▸ **TASK STATEMENT**
Show each line below that contains the string "hátra". Letter case counts.

▸ **INPUT DATA**
####################

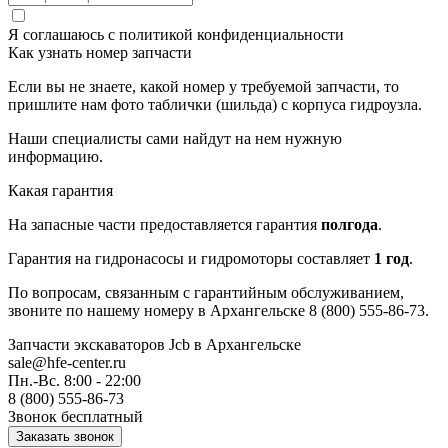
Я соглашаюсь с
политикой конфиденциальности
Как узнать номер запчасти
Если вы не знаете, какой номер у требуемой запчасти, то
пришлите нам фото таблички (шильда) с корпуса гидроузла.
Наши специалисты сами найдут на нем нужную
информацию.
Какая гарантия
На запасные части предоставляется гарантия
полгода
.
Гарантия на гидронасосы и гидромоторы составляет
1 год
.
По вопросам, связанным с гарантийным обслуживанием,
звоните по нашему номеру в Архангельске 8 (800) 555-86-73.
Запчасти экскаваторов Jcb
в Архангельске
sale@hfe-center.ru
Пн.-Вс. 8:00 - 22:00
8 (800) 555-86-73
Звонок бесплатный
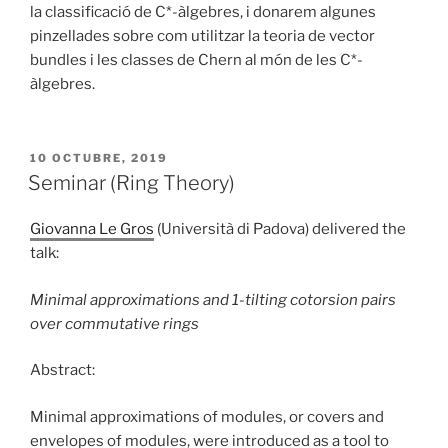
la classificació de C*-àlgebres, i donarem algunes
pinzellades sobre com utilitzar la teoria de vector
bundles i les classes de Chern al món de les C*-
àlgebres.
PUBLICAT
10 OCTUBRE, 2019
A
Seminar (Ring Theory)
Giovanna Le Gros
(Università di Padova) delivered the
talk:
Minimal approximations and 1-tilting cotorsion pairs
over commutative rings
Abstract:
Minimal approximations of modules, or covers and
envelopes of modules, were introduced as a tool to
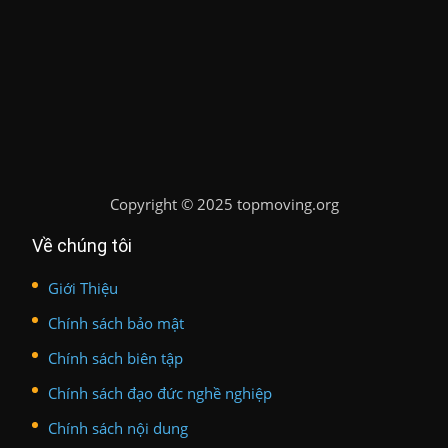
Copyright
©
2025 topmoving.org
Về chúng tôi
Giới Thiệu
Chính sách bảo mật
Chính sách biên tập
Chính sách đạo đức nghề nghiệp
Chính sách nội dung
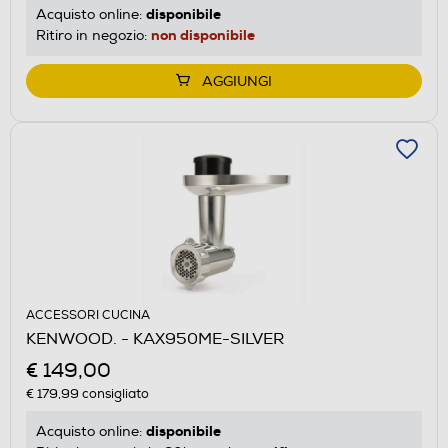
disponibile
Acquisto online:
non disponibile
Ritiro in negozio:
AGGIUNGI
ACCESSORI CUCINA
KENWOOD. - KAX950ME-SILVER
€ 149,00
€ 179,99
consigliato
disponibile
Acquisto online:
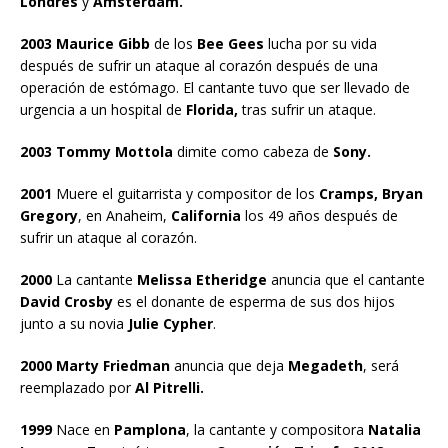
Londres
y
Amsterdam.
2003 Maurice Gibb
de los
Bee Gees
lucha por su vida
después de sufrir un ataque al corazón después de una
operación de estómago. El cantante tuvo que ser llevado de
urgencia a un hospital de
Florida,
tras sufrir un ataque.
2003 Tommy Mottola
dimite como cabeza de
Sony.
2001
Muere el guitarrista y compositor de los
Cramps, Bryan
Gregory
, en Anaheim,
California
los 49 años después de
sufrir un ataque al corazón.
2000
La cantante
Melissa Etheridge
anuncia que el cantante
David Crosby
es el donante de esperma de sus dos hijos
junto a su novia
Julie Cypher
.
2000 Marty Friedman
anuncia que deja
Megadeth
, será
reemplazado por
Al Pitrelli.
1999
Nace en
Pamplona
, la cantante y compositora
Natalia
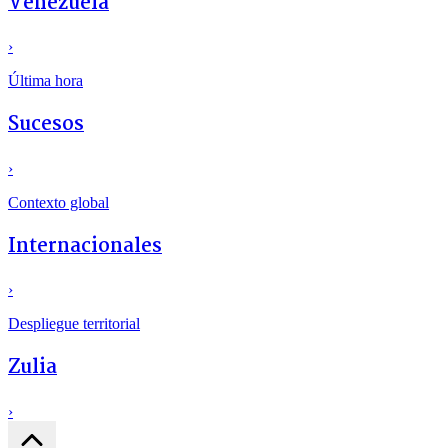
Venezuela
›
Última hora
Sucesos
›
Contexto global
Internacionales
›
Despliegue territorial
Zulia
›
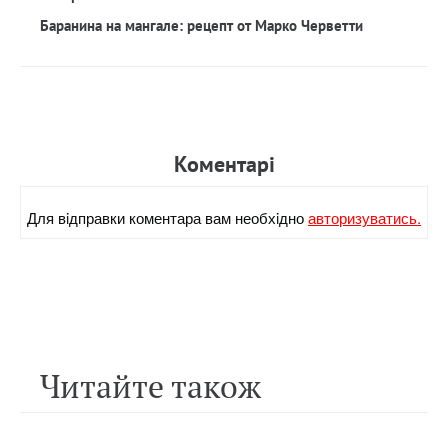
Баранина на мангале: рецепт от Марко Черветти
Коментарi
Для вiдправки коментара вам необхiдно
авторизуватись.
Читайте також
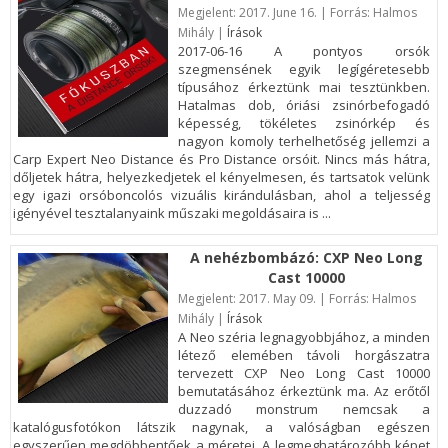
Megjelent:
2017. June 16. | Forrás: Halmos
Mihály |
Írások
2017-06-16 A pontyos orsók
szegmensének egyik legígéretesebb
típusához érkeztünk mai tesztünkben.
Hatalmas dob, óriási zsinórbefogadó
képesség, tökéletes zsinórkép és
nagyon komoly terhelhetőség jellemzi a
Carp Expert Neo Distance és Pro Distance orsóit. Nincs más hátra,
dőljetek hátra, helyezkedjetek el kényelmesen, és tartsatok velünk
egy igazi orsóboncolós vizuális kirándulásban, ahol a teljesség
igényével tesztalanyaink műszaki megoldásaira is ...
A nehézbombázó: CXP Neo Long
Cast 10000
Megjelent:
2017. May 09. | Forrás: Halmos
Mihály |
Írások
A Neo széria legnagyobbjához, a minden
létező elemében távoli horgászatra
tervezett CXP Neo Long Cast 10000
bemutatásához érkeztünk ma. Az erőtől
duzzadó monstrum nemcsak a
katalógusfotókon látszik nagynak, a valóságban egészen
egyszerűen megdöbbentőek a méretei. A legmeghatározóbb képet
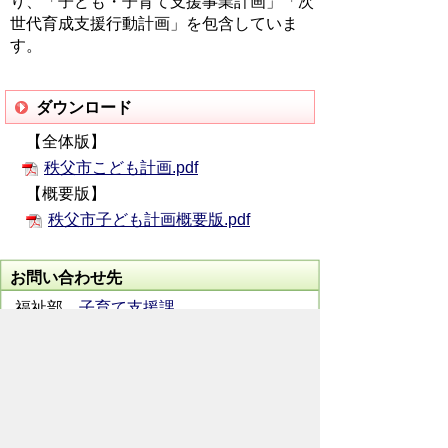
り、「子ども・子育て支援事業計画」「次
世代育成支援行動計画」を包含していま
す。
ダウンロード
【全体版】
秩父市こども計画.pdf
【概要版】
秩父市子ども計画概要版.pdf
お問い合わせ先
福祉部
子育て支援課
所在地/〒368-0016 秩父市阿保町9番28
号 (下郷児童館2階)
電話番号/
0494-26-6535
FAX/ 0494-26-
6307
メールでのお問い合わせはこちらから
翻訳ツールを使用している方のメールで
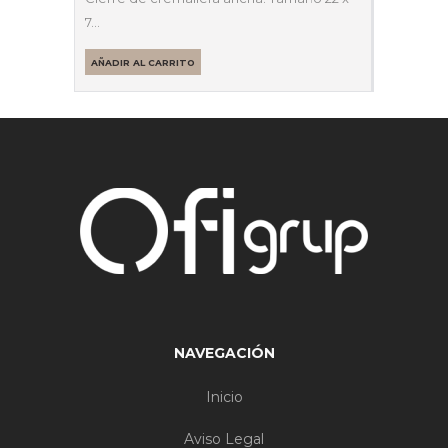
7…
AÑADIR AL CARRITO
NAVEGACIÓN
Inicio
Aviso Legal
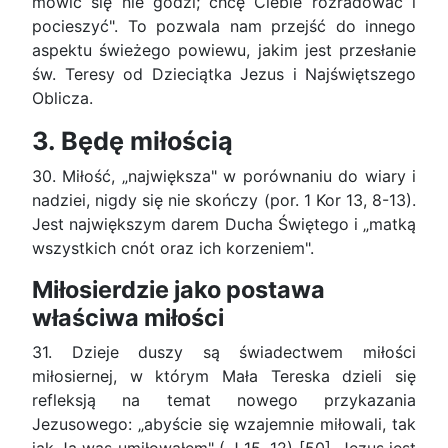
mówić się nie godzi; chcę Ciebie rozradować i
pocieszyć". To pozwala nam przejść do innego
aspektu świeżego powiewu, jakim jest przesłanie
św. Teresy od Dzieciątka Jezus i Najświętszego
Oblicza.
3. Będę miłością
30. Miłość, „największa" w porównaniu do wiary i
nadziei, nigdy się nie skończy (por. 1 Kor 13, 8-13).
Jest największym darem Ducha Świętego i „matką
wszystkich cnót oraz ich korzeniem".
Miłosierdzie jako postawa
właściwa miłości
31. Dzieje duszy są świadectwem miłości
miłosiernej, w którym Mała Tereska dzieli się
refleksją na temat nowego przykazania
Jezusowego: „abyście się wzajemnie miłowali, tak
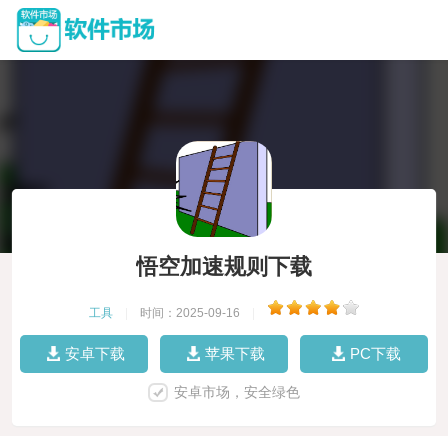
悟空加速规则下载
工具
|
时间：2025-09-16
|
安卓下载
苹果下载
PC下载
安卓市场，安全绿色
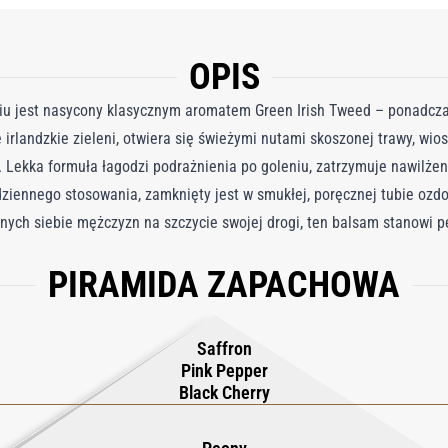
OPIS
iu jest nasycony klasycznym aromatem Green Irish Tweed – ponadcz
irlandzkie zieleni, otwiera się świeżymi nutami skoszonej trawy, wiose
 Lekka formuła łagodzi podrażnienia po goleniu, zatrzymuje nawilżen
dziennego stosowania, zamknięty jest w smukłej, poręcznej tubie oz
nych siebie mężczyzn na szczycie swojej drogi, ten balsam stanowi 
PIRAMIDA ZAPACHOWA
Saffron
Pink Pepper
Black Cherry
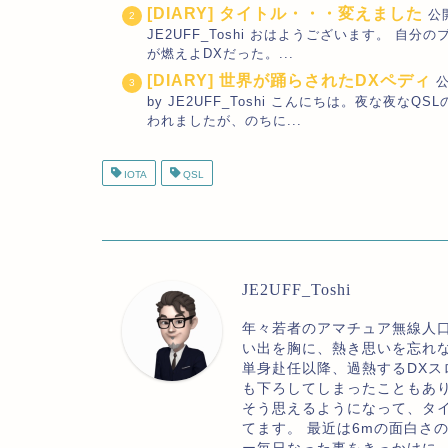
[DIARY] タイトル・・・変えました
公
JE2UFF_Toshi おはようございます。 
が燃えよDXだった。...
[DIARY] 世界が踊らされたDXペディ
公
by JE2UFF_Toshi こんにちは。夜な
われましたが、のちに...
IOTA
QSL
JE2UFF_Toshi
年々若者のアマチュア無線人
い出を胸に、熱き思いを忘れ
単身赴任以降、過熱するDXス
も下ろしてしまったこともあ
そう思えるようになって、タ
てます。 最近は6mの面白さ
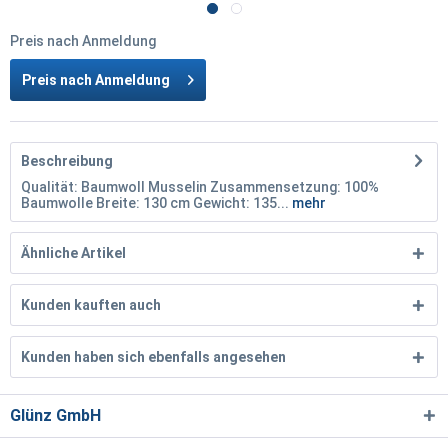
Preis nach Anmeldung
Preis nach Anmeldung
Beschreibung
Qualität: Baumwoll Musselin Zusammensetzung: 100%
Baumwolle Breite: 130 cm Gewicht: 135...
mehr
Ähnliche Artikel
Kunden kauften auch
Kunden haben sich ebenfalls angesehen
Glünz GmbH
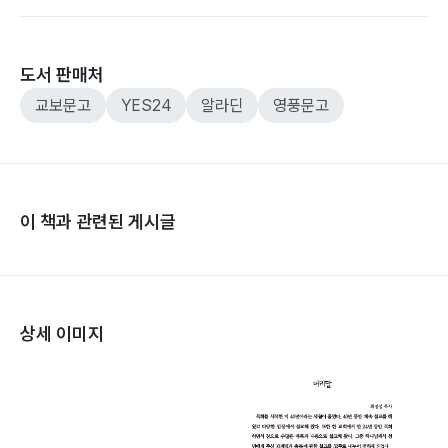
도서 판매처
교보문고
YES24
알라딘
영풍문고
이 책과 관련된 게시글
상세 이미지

####################

▸ **FINISHED TASK**
Carp Expert Neo Distance és Pro Distance orsóit. Nincs más hátra,
dőljetek hátra, helyezkedjetek el kényelmesen, és tartsatok velünk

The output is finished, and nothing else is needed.